I have a friend who said once that having a child “sets the Fun Clock back about five years.” It’s true — there’s some kind of threshold that kids reach at age five that allows families to return to adventurous things: staying up a little later, traveling a little further, hiking a little longer without having as many mishaps or meltdowns. No more strollers and diaper bags. No more revolving everyone’s schedule around naptime.
And then there’s kindergarten.
I’ve kept a running tally of things I promised to do for myself once Katie began kindergarten.

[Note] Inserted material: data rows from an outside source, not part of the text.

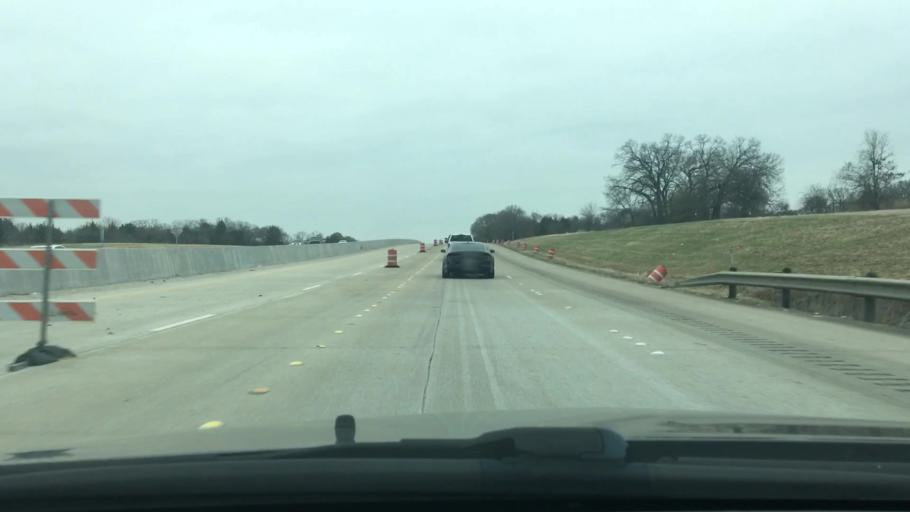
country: US
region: Texas
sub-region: Navarro County
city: Corsicana
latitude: 32.1326
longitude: -96.4555
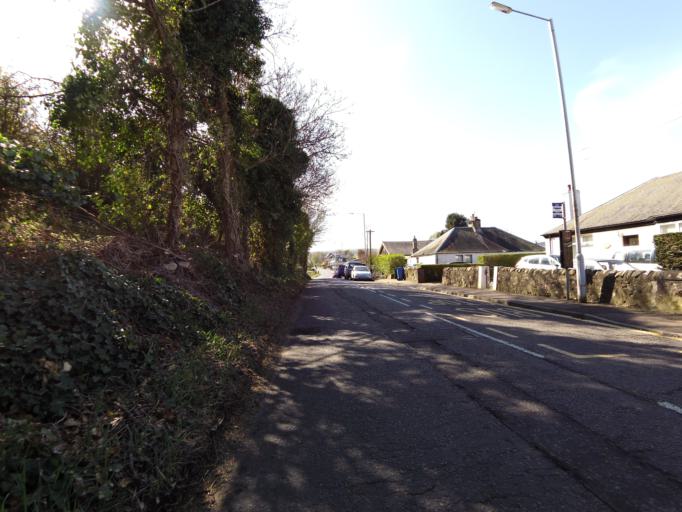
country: GB
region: Scotland
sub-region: Dundee City
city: Dundee
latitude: 56.4217
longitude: -2.9818
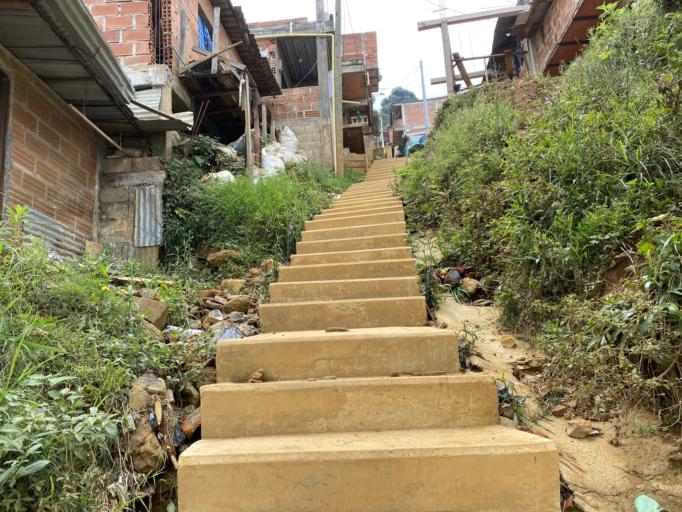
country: CO
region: Antioquia
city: Medellin
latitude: 6.2666
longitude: -75.5394
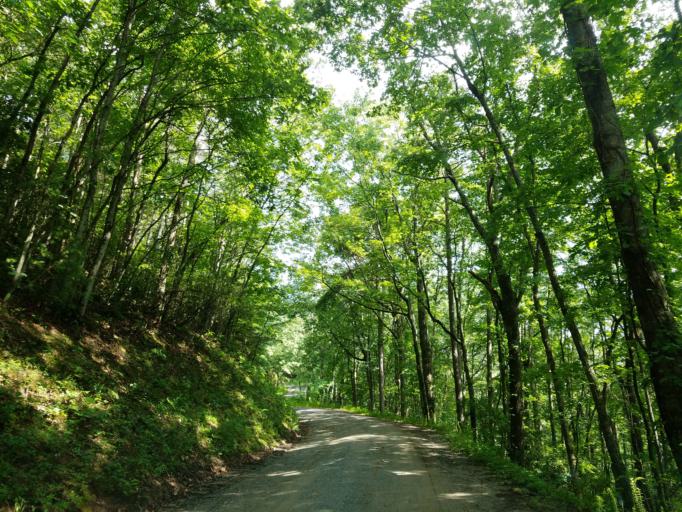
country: US
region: Georgia
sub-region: Fannin County
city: Blue Ridge
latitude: 34.6843
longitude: -84.2524
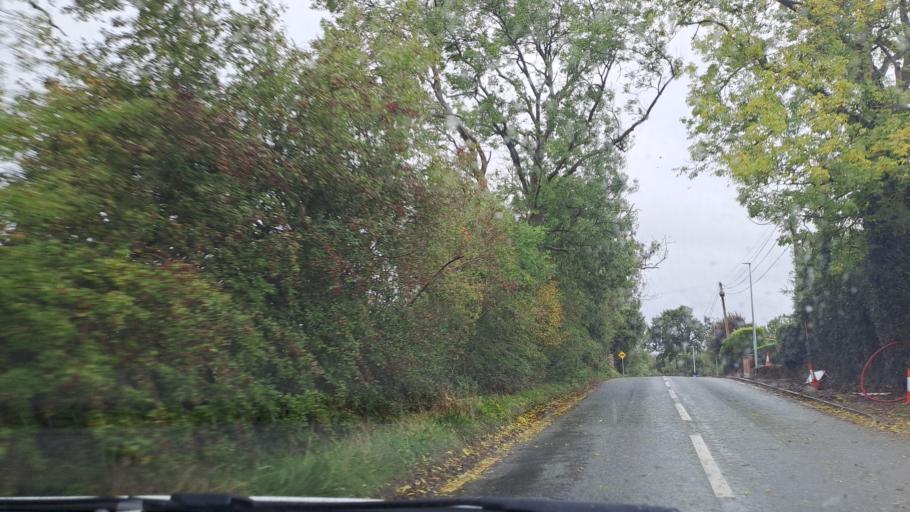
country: IE
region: Leinster
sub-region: Lu
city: Dundalk
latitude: 53.9706
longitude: -6.4847
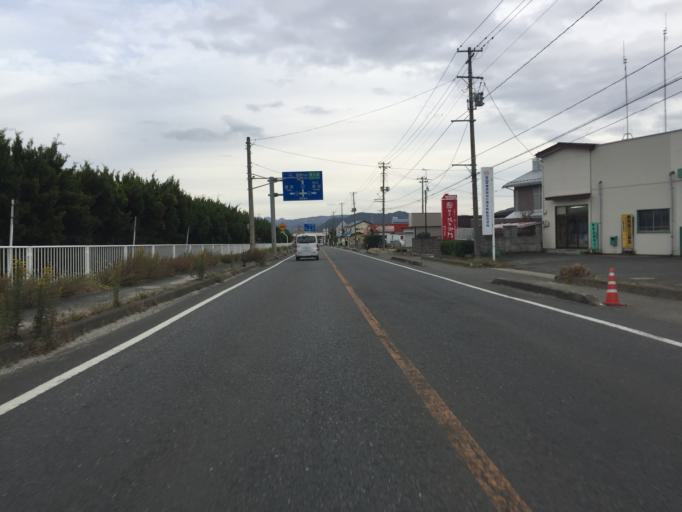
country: JP
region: Fukushima
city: Fukushima-shi
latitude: 37.8134
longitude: 140.4419
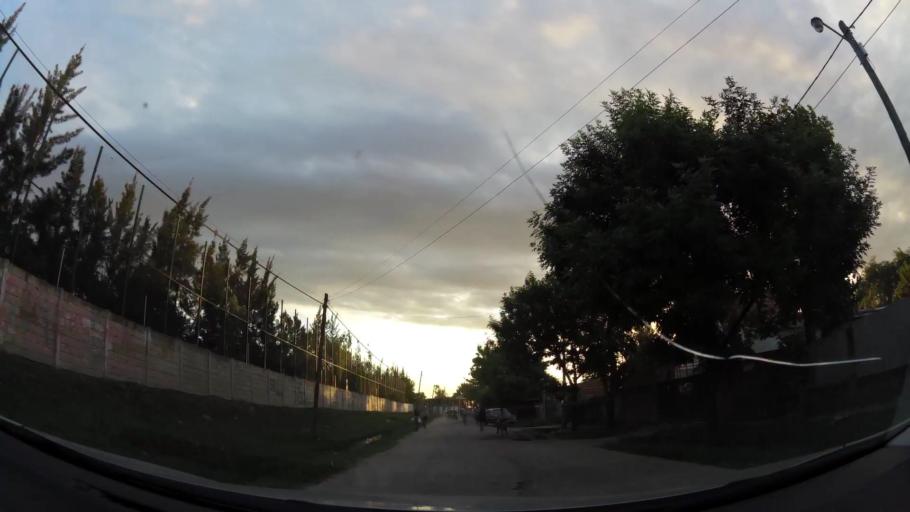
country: AR
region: Buenos Aires
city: Santa Catalina - Dique Lujan
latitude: -34.4368
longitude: -58.6657
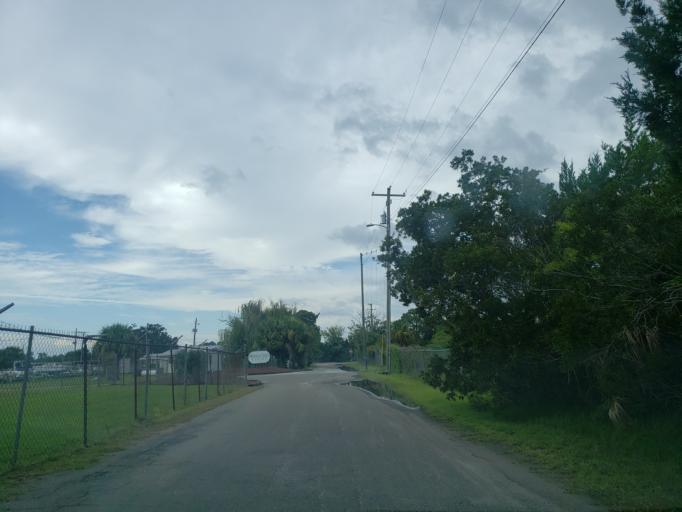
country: US
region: Georgia
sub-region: Chatham County
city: Thunderbolt
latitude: 32.0351
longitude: -81.0436
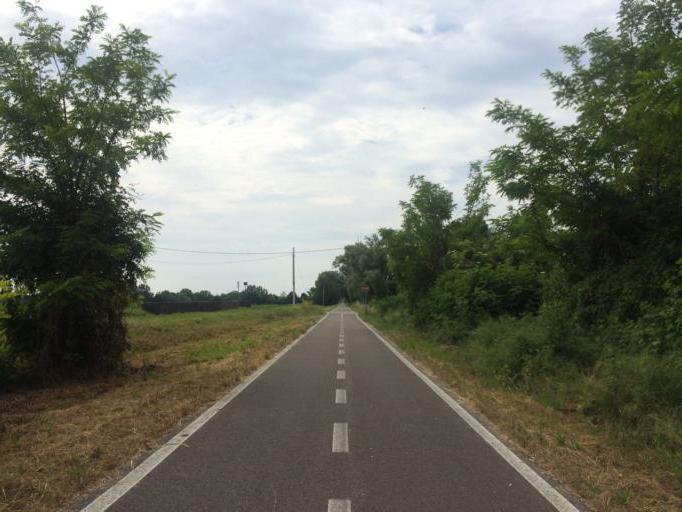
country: IT
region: Friuli Venezia Giulia
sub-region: Provincia di Udine
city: Aquileia
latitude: 45.7598
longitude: 13.3741
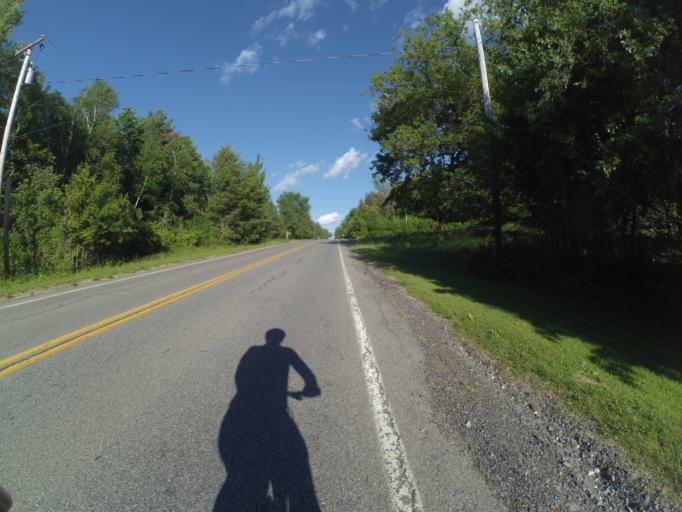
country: US
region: New York
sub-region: St. Lawrence County
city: Norwood
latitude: 44.7691
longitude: -74.9162
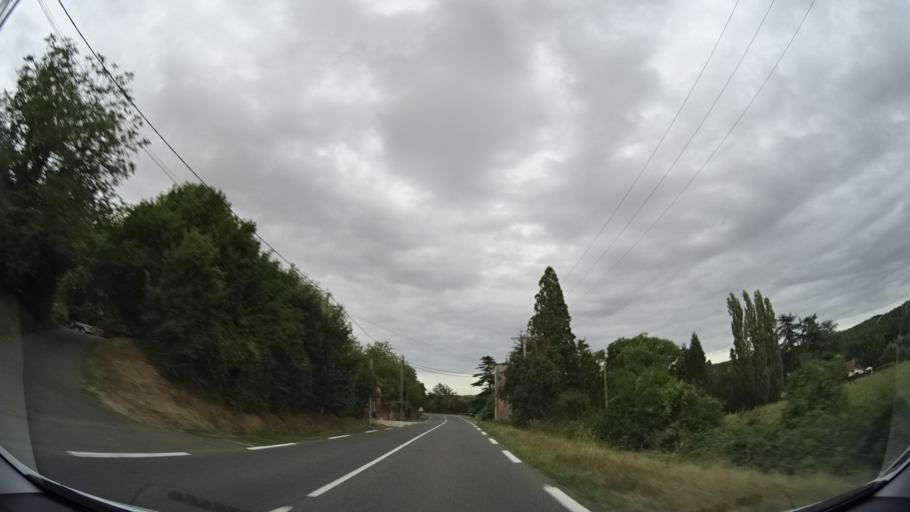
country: FR
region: Centre
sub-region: Departement du Loiret
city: Saint-Germain-des-Pres
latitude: 47.9339
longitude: 2.9024
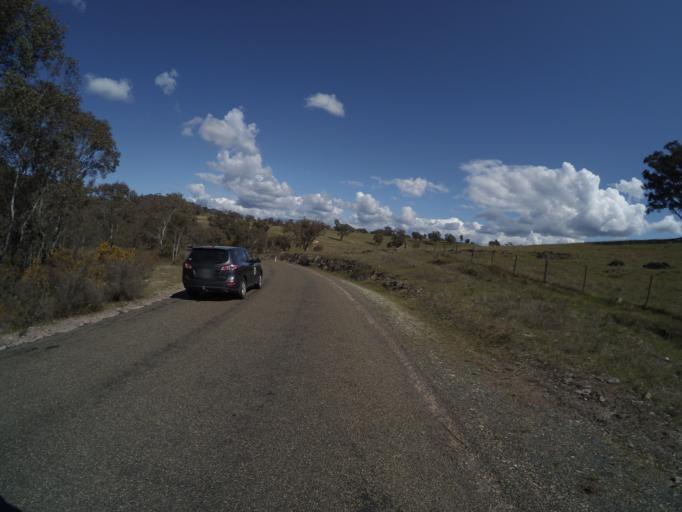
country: AU
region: New South Wales
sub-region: Yass Valley
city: Murrumbateman
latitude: -35.0665
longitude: 148.8358
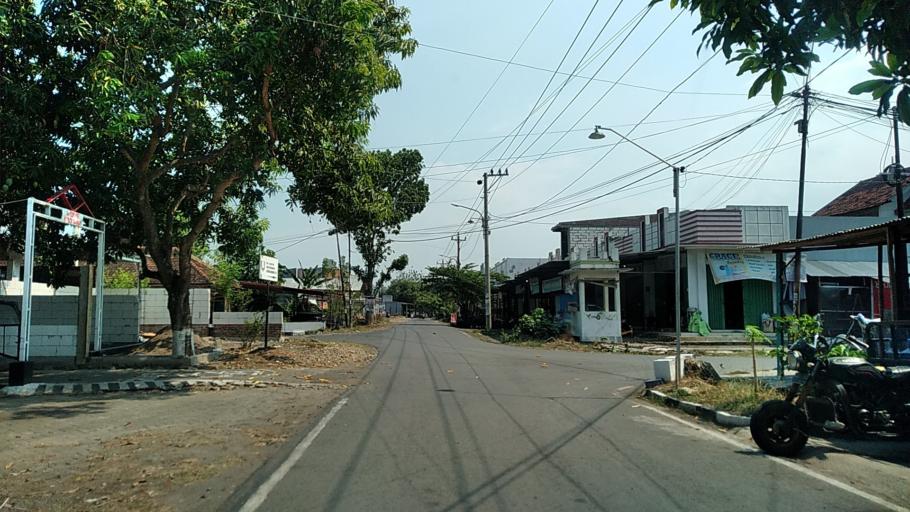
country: ID
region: Central Java
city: Mranggen
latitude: -7.0481
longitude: 110.4809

I thought I would have to push myself to accomplish them once I saw her off on her first day of school, but nope: I’ve gleefully dived right into all of them.
I’m studying piano seriously for the first time in decades. (This is fulfilling a promise I made to myself when I was eighteen, to tell the truth.) My first lesson is this coming Wednesday, and I’m so excited!
I’m also writing again. My goal is at least 500 words of New Project (although most days I exceed that), then an hour of revising Old Project. Right now the revisions consist mainly of transferring files into Scrivener, a word processing program designed specifically for writers that I’ve wanted to get for years and can now happily afford. No, I will not tell you what either project entails. That usually lets the magic seep out of the balloon, as it were.
I went to the temple all by myself last week. It was great, but exhausting with the drive time, so I didn’t get any writing done that day. The new procedure is to write first, then outings after.
And then I began the Seattle Stairway Walks. This is a book of urban hikes that are designed to travel along all of the stairway sidewalks that wind up and down the hills of the city. I completed my first one this week, in the Fremont neighborhood. (Yes, I wrote my 500 words before I left.)
Part of the spontaneity was from the weather — a warm, sunny day! Gotta take advantage of those while they are still around.
Fremont is a neighborhood that prides itself on a quirky, artsy atmosphere. I didn’t see much of that trademark quirkiness, though, as the hike kept mostly to residential neighborhoods.
The stairways were magical — often not immediately visible to sidewalk strollers, unless you knew what to look for. Railings and steps were tucked in between two houses at a street’s dead end, or tucked behind bushes or car guard railings.
It was a good workout, too. I went down 108 steps and up 306 steps, plus a lot of hill-climbing. The hike was a 3.2 mile circuit, completed in a little less than 2 hours. If that seems slow to you, keep in mind that I frequently stopped to take pictures, and also that I was often delayed by such things as traffic lights.
My only regret is that I forgot to bring a water bottle with me. I was parched by the time I reached the famous Lenin statue. Fortunately, there was a cafe nearby where I could buy a bottle of water. I thought I’d sip it slowly for the rest of the walk, but I ended up chugging it down in thirty seconds.
I felt so wonderful on the drive home — energized and relaxed. Hiking is truly my favorite form of exercise, and now I can do it whenever I want, thanks to the Fun Clock being reset again. Hooray!